# Stored data:
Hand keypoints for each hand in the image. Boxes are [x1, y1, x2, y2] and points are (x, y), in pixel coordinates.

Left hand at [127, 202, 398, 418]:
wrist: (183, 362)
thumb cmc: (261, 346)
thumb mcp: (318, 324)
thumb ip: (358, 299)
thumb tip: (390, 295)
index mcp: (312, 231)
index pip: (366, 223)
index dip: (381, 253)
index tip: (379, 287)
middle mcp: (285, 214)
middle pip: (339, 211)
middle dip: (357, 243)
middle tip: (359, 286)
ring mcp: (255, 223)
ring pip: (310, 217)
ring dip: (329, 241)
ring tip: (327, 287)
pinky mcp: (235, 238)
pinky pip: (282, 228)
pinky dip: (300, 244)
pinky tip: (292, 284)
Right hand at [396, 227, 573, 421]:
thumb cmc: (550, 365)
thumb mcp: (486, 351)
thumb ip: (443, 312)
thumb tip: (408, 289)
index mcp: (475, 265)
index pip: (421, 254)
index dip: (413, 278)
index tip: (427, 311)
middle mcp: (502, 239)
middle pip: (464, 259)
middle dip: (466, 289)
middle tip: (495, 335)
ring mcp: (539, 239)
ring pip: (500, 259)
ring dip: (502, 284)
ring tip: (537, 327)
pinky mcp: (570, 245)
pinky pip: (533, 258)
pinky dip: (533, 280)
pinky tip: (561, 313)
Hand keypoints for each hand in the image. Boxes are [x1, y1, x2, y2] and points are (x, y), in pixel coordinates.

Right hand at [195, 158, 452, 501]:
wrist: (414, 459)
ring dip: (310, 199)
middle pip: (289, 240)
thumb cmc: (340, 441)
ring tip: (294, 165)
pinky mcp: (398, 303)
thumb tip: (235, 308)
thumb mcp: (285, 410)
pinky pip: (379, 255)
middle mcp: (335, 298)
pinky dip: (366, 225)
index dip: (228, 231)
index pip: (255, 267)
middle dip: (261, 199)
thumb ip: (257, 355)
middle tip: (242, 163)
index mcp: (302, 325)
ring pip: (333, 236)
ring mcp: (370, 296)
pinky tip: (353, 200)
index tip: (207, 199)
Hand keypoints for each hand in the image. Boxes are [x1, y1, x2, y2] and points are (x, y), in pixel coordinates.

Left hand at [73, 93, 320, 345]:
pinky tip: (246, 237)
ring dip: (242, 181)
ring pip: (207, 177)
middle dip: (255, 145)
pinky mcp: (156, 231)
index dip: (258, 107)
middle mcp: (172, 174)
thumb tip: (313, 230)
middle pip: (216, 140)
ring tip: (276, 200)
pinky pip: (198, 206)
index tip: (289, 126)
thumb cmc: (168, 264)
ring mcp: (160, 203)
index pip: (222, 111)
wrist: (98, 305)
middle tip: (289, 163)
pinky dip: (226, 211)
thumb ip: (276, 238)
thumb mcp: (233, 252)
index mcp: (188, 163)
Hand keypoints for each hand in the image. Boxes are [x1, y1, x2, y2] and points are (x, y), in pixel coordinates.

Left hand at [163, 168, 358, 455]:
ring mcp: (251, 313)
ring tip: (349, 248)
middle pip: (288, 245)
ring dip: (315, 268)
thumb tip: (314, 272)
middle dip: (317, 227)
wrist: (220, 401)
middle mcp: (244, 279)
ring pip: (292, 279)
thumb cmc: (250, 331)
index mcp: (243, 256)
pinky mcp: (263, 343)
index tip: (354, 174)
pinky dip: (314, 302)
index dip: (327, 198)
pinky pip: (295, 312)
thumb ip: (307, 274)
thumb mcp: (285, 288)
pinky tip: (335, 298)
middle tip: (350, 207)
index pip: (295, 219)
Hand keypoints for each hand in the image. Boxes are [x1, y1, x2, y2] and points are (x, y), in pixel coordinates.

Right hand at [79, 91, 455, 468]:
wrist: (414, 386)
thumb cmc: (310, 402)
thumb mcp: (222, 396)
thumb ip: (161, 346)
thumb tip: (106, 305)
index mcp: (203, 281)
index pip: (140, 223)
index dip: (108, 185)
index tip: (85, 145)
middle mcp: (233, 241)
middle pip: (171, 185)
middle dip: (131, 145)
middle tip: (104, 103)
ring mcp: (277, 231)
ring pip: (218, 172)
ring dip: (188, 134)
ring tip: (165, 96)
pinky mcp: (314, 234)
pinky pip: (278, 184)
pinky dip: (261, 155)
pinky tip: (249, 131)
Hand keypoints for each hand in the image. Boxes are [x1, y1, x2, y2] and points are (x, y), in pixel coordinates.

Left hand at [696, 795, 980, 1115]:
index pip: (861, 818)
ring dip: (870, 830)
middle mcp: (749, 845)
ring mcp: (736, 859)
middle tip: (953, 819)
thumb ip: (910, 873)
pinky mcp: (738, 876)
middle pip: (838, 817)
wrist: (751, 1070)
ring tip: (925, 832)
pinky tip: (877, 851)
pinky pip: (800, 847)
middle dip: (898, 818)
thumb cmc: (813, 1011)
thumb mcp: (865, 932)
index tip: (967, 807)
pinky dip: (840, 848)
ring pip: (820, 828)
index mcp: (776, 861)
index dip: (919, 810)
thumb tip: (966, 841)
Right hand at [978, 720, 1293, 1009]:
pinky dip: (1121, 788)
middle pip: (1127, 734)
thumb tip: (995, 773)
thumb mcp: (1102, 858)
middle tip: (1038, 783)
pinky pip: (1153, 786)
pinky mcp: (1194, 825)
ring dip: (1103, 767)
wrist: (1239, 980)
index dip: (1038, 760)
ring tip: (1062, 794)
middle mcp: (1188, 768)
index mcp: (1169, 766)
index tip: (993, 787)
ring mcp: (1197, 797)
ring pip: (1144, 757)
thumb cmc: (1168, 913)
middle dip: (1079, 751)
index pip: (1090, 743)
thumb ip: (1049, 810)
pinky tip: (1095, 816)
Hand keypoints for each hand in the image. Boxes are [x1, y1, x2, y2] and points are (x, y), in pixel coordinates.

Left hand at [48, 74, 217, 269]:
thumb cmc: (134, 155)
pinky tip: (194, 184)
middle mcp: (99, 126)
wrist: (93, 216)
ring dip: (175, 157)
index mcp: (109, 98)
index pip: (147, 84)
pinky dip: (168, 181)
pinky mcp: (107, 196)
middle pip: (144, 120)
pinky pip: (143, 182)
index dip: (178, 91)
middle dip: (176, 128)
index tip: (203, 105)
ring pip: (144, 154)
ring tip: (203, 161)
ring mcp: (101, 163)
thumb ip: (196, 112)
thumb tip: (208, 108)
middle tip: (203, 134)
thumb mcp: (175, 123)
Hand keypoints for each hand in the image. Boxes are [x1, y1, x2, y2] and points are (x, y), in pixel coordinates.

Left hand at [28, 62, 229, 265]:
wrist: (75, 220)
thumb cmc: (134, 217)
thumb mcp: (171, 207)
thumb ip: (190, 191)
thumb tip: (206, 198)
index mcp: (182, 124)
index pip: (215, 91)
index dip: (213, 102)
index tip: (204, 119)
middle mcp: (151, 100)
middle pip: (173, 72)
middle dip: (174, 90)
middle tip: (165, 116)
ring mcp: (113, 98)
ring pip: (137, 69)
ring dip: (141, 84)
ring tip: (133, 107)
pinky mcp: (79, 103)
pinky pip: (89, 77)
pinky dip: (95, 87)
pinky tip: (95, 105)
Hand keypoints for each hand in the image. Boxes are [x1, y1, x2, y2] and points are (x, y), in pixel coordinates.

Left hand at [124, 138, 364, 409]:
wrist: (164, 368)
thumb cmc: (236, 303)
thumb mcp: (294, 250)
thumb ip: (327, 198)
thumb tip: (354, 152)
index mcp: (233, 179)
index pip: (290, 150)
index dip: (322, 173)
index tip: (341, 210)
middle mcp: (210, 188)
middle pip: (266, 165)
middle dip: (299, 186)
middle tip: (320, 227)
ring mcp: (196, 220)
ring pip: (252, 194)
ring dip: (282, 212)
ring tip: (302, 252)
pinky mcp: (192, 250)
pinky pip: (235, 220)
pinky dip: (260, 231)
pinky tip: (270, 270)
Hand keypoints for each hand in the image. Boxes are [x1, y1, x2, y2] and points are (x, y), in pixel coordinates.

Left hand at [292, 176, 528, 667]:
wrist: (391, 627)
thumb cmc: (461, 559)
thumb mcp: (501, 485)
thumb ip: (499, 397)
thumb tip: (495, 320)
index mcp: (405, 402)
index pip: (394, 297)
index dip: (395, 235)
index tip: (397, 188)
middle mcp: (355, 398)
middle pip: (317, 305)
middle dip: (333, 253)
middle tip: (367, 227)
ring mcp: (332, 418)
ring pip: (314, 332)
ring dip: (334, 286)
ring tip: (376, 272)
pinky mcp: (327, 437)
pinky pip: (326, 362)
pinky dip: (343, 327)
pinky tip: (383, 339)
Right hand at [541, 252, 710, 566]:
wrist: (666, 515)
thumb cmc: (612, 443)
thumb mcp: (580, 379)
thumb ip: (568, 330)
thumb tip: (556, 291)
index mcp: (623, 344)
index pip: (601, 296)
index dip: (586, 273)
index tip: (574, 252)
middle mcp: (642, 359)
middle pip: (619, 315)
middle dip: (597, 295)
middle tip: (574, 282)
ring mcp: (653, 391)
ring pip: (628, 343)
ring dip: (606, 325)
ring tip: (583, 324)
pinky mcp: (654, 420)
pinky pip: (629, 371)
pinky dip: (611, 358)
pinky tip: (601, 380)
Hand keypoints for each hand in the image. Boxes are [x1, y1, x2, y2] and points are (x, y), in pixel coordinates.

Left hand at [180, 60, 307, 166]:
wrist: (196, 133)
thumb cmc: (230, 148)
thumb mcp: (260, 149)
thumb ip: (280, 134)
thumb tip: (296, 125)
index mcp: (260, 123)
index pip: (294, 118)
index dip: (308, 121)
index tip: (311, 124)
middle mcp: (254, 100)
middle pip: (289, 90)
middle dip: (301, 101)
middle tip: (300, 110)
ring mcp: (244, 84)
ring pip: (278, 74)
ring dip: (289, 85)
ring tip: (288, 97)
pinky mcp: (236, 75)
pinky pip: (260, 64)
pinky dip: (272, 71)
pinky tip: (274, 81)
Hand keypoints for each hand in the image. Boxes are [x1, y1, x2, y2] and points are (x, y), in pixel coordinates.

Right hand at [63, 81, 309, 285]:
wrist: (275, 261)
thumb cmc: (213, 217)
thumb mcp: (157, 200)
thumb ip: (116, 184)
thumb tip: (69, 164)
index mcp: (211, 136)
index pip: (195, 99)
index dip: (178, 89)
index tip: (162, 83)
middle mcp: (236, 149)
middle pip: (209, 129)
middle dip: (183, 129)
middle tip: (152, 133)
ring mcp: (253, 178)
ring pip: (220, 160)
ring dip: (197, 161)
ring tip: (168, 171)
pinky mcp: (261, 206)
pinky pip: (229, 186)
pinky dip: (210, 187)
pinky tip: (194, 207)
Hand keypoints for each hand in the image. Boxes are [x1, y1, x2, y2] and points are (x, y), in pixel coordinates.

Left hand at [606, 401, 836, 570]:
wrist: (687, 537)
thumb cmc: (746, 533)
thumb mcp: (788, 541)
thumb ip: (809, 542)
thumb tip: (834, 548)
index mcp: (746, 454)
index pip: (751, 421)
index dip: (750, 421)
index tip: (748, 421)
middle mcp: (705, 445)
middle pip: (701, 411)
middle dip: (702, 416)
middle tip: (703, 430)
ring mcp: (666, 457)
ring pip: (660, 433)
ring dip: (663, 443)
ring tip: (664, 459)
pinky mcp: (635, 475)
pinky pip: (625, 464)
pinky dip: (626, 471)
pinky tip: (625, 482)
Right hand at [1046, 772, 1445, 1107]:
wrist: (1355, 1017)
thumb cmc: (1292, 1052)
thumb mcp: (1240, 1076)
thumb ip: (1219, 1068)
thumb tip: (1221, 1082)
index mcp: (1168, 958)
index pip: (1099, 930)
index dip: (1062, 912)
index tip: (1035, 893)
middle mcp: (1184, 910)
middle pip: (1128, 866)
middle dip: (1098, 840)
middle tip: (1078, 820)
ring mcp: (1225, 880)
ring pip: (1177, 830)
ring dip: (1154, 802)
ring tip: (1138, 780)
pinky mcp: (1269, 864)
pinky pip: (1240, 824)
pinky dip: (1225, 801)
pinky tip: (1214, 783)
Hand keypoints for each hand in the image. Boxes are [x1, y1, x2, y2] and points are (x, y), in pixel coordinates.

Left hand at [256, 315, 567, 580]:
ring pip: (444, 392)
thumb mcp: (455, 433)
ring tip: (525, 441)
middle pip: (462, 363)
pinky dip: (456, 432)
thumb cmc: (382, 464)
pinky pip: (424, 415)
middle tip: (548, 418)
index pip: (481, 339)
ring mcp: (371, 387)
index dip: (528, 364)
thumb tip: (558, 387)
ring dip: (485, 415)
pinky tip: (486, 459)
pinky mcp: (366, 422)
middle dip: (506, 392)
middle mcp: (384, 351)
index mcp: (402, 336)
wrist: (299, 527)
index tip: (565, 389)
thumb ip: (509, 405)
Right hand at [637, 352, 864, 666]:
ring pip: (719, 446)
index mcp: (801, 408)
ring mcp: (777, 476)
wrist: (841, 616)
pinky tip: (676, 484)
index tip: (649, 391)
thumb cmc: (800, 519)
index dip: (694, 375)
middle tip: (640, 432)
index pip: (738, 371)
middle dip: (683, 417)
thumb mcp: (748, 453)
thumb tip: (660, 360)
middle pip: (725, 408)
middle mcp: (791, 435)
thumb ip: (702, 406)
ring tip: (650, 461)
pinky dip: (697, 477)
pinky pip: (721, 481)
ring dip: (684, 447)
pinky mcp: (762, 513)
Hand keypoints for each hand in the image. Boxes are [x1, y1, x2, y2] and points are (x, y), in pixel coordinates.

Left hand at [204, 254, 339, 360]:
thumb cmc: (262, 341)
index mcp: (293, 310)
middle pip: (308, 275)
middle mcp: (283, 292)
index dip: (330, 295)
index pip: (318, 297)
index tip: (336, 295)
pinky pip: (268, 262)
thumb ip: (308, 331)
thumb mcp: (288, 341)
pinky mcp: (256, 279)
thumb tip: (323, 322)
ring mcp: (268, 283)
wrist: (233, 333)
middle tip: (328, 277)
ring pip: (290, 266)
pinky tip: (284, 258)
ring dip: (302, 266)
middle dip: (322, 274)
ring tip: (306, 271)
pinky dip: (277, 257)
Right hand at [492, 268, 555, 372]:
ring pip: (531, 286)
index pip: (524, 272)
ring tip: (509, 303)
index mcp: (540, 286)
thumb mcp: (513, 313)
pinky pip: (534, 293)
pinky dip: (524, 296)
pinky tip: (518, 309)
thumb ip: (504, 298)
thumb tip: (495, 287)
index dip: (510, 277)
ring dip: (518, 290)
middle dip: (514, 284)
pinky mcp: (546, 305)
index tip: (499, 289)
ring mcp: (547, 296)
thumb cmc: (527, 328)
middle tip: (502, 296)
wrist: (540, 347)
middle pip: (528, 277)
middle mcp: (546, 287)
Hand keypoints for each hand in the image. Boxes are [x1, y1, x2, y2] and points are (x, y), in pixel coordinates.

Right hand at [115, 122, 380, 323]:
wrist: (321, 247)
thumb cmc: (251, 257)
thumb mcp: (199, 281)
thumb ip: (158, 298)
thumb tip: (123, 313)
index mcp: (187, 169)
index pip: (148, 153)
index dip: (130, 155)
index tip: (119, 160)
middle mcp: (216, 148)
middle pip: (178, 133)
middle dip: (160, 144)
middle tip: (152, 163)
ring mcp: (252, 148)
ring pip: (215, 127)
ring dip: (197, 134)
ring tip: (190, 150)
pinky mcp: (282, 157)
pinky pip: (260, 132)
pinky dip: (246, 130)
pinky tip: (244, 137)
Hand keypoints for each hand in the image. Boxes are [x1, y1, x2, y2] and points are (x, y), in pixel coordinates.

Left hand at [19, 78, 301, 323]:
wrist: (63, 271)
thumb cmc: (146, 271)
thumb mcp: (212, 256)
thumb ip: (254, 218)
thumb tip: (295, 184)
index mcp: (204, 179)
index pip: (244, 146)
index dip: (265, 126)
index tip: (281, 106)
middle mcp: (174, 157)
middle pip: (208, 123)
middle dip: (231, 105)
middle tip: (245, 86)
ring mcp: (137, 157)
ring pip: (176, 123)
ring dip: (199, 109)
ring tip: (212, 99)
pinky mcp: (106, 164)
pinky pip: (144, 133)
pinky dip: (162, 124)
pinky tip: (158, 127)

# Task directions:
Quote the data above verbatim from its first line to the line that includes "ring dip: (310, 199)", with both boundary lines retained.

# Result for this task:
Hand keypoints for each hand in the image. Boxes are [x1, y1, x2, y2] and points are (x, y), in pixel coordinates.

Left hand at [127, 202, 398, 418]:
wrist: (183, 362)
thumb cmc: (261, 346)
thumb mcp: (318, 324)
thumb ip: (358, 299)
thumb tip: (390, 295)
index mcp: (312, 231)
index pip: (366, 223)
index dip: (381, 253)
index tip: (379, 287)
middle mcp: (285, 214)
middle pip: (339, 211)
middle dip: (357, 243)
middle tip: (359, 286)
ring mcp: (255, 223)
ring pip: (310, 217)
ring dip: (329, 241)
ring tip: (327, 287)
pinky mcp: (235, 238)
pinky pip: (282, 228)
pinky dip: (300, 244)
pinky tip: (292, 284)
Right hand at [396, 227, 573, 421]:
thumb cmc: (550, 365)
thumb mcp: (486, 351)
thumb ip: (443, 312)
thumb tip: (408, 289)
index mcp: (475, 265)
index pip: (421, 254)
index dip: (413, 278)
index tip: (427, 311)
middle mcp: (502, 239)
middle pip: (464, 259)
middle dip: (466, 289)
middle tip: (495, 335)
ring mcp: (539, 239)
ring pip: (500, 259)
ring dip: (502, 284)
ring tip: (537, 327)
pinky mcp: (570, 245)
pinky pip: (533, 258)
pinky dip: (533, 280)
pinky tip: (561, 313)
Hand keypoints for each hand in the image. Boxes are [x1, y1, x2, y2] and points are (x, y), in pixel coordinates.

Right hand at [195, 158, 452, 501]:
wrist: (414, 459)
ring dip: (310, 199)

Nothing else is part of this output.